_Requests_.
1. Return the passage of the album text between "Deep Down &" and "Studios, Brixton, London.", inclusive, copied word for word.
2. In the records, recast the lines between the lines holding "scientific name: Plicaturopsis crispa" and "genus: Incisalia", inclusive, as a JSON list of strings with one string per line, leaving out any blank lines.

───── Supplied passage ─────

Deep Down & Dirty is the fourth studio album by the British electronic band Stereo MC's, released on 28 May 2001, nine years after the album Connected. The album maintains a similar style to its predecessor with deep-groove, beatbox funk, nods to soul-jazz and gospel though music critics at the time noted its grittier, edgier approach. The title track was released as the album's first single. It was recorded at Frontline Studios, Brixton, London.

Background 
The Stereo MC's toured from 1992 until 1994 in support of their previous album, Connected following the resounding success of its 1992 release which earned two coveted Brit Awards (including album of the year) before taking an extended hiatus due to being "burnt out" explained Nick "the Head" Hallam in a Billboard interview. "It got to a point where Rob and I weren't even really talking -- and this went on for about one year. This was particularly bizarre, as we've known each other since we were 6 years old." During their absence, the two formed a publishing company (Spirit Songs) and an independent label (Response Records). They also remixed U2's "Mysterious Ways" and Madonna's "Frozen" under the Ultimatum alias. In 2000 they mixed a volume of the DJ Kicks series for German imprint Studio !K7.

───── Task inputs ─────

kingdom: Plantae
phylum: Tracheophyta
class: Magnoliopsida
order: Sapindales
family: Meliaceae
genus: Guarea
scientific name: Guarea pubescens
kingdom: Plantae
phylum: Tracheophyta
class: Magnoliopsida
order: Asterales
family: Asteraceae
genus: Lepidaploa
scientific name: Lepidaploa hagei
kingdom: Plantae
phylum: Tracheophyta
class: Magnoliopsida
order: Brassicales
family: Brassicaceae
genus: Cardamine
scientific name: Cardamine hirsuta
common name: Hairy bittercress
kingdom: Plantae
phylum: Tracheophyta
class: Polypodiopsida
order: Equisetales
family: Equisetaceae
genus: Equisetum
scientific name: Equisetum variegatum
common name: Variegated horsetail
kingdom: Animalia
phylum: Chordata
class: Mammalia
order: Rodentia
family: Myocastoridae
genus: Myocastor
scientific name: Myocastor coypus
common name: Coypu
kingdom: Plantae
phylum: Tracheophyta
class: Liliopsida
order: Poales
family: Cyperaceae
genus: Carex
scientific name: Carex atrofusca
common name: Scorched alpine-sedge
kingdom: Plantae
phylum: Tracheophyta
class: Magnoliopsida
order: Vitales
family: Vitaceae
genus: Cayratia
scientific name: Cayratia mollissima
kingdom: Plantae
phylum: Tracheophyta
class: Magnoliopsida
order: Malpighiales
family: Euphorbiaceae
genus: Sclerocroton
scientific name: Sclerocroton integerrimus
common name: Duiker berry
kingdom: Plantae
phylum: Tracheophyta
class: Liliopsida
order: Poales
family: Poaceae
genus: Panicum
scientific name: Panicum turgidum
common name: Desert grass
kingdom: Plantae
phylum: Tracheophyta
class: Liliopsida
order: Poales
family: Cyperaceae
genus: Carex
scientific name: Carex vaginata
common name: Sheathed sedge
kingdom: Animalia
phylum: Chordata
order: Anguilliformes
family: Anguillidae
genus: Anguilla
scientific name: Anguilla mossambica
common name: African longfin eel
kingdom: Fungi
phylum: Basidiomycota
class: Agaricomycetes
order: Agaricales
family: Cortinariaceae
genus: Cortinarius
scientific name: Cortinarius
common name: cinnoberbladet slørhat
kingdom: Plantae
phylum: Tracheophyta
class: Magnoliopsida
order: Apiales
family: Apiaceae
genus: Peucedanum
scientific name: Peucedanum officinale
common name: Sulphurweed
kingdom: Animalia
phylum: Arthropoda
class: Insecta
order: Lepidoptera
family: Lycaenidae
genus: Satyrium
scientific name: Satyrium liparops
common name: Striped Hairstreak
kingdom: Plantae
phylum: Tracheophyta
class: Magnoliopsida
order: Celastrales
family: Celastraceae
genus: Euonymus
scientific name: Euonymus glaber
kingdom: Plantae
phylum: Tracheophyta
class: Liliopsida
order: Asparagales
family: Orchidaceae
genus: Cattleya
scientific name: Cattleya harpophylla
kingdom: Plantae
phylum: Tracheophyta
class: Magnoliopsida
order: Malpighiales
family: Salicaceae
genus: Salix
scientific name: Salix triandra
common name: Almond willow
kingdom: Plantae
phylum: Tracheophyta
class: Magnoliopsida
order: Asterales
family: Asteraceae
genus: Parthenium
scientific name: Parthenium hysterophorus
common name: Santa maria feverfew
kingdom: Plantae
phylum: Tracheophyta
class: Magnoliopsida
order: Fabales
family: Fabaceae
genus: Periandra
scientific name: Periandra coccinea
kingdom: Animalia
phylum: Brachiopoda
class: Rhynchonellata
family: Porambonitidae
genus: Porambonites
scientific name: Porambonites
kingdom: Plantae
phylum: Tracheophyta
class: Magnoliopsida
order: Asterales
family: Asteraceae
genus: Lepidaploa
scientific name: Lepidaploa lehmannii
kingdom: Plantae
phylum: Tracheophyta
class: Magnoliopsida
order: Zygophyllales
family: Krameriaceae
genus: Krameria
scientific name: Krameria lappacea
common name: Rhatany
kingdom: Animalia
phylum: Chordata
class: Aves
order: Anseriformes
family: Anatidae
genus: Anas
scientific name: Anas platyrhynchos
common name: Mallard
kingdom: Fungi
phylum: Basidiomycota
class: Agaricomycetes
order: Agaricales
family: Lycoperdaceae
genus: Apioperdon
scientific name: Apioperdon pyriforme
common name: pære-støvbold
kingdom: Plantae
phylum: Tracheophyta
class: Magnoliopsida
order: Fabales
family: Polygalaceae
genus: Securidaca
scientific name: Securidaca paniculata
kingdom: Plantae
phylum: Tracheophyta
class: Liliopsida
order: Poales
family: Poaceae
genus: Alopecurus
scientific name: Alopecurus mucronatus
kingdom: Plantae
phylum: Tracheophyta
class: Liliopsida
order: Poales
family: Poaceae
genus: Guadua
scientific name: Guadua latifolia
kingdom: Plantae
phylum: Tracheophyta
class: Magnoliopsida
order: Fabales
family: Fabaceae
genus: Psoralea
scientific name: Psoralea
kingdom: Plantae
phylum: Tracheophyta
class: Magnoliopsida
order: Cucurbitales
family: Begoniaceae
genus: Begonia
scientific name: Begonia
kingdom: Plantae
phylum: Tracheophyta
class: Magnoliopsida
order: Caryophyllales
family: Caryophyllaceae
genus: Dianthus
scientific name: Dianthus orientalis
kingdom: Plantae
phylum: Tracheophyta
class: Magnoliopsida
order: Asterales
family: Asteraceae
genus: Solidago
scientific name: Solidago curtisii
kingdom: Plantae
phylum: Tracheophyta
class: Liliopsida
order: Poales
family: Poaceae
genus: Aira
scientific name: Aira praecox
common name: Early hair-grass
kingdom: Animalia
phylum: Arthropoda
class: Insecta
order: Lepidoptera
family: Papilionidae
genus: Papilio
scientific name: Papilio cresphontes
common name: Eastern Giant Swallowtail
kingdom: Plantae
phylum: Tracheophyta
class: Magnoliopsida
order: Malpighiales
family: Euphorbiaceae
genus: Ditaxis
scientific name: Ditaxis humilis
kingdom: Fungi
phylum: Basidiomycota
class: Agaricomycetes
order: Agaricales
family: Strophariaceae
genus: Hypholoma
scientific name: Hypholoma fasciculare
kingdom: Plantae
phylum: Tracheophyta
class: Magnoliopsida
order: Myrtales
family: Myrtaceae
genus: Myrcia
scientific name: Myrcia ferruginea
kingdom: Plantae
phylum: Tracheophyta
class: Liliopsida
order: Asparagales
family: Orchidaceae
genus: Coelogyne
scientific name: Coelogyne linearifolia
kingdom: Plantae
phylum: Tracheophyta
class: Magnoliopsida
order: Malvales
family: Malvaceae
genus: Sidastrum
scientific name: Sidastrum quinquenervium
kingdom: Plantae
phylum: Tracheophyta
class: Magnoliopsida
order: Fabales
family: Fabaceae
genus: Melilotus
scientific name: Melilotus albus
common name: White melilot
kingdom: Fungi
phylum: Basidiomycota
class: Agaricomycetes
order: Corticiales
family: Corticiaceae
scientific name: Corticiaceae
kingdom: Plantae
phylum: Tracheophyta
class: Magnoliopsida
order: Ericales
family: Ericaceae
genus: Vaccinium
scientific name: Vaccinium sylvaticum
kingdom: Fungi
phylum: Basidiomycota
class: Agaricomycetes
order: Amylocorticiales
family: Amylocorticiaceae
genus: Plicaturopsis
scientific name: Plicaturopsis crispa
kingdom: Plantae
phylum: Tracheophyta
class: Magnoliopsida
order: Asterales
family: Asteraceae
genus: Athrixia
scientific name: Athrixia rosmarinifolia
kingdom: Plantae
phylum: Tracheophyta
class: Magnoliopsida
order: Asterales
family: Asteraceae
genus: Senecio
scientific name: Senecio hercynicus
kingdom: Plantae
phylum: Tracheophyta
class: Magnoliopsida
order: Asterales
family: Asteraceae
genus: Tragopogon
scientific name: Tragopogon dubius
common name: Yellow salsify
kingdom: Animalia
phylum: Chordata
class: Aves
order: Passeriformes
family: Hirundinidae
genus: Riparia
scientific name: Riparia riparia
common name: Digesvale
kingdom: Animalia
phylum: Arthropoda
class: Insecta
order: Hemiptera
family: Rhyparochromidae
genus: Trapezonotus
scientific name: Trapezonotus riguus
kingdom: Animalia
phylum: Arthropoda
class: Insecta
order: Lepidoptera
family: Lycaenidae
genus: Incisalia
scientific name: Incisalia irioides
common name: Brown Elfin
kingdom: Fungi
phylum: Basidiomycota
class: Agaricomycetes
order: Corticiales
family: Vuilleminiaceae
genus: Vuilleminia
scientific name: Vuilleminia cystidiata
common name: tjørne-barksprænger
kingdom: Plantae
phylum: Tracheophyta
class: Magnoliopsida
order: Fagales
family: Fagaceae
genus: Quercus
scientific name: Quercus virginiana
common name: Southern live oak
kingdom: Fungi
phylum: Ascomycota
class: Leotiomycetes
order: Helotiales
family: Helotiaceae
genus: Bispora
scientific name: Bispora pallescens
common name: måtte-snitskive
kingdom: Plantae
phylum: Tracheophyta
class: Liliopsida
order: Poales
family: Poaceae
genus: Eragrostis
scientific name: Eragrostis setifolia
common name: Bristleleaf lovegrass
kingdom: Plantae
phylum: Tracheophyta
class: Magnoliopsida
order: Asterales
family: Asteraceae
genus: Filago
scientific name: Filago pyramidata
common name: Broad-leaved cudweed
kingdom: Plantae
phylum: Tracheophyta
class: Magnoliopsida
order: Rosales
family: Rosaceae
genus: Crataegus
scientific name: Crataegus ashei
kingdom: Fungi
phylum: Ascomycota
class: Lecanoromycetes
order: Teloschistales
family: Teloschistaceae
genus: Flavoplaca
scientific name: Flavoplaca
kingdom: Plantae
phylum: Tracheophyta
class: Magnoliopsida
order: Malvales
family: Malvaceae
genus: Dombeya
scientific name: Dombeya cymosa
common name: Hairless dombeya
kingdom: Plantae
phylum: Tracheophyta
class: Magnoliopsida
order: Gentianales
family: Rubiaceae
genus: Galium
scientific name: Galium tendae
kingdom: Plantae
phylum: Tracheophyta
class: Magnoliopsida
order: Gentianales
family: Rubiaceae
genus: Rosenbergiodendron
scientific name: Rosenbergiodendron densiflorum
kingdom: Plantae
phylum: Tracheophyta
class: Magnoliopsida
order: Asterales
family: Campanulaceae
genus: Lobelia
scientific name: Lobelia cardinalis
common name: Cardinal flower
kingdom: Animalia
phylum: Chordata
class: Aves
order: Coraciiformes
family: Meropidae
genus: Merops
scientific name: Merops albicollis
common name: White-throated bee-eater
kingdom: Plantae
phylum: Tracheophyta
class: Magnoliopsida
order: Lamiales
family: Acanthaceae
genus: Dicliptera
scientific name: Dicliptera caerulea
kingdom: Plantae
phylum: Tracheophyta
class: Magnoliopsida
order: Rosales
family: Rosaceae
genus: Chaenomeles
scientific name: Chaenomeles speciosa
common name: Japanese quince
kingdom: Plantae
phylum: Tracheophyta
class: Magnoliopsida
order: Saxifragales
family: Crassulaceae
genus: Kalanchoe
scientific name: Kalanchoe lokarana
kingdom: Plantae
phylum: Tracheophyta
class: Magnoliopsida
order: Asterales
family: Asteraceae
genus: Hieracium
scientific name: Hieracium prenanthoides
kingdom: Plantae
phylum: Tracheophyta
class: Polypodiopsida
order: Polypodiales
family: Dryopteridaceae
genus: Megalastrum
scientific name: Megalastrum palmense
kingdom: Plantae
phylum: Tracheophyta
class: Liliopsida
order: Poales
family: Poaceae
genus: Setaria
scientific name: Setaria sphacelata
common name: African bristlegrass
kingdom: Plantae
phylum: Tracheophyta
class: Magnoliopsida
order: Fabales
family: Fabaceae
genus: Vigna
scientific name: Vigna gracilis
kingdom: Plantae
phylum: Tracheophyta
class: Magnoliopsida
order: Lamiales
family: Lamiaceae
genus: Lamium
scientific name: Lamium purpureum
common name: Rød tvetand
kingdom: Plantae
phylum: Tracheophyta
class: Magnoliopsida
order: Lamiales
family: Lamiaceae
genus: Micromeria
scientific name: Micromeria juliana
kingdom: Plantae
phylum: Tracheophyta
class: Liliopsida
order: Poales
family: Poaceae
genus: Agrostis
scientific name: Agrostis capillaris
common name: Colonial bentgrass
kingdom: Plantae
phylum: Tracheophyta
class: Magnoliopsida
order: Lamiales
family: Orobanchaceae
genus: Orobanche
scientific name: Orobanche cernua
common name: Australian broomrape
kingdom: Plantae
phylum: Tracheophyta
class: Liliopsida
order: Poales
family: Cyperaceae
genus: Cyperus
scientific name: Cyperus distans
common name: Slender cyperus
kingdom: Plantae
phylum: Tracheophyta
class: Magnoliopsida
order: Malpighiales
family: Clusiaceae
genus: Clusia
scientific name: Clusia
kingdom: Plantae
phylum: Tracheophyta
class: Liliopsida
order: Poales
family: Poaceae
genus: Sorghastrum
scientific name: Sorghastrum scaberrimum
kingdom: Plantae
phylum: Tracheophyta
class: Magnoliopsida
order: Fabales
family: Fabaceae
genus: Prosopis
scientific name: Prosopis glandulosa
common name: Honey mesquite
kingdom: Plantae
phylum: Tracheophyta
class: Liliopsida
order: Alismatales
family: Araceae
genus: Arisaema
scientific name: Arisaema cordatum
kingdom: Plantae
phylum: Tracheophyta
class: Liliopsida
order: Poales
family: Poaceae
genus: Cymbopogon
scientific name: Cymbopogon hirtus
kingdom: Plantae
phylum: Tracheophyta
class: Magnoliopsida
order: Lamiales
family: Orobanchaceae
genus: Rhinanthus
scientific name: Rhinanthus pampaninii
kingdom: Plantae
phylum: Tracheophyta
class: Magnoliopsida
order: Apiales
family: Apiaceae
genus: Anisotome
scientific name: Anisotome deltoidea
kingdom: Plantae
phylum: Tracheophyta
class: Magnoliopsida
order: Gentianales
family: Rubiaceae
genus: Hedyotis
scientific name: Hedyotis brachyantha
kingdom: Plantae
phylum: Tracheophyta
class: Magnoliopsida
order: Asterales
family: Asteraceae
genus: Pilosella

─────

_Final answers_.
1.
Deep Down & Dirty is the fourth studio album by the British electronic band Stereo MC's, released on 28 May 2001, nine years after the album Connected. The album maintains a similar style to its predecessor with deep-groove, beatbox funk, nods to soul-jazz and gospel though music critics at the time noted its grittier, edgier approach. The title track was released as the album's first single. It was recorded at Frontline Studios, Brixton, London.

2.
[
  "scientific name: Plicaturopsis crispa",
  "kingdom: Plantae",
  "phylum: Tracheophyta",
  "class: Magnoliopsida",
  "order: Asterales",
  "family: Asteraceae",
  "genus: Athrixia",
  "scientific name: Athrixia rosmarinifolia",
  "kingdom: Plantae",
  "phylum: Tracheophyta",
  "class: Magnoliopsida",
  "order: Asterales",
  "family: Asteraceae",
  "genus: Senecio",
  "scientific name: Senecio hercynicus",
  "kingdom: Plantae",
  "phylum: Tracheophyta",
  "class: Magnoliopsida",
  "order: Asterales",
  "family: Asteraceae",
  "genus: Tragopogon",
  "scientific name: Tragopogon dubius",
  "common name: Yellow salsify",
  "kingdom: Animalia",
  "phylum: Chordata",
  "class: Aves",
  "order: Passeriformes",
  "family: Hirundinidae",
  "genus: Riparia",
  "scientific name: Riparia riparia",
  "common name: Digesvale",
  "kingdom: Animalia",
  "phylum: Arthropoda",
  "class: Insecta",
  "order: Hemiptera",
  "family: Rhyparochromidae",
  "genus: Trapezonotus",
  "scientific name: Trapezonotus riguus",
  "kingdom: Animalia",
  "phylum: Arthropoda",
  "class: Insecta",
  "order: Lepidoptera",
  "family: Lycaenidae",
  "genus: Incisalia"
]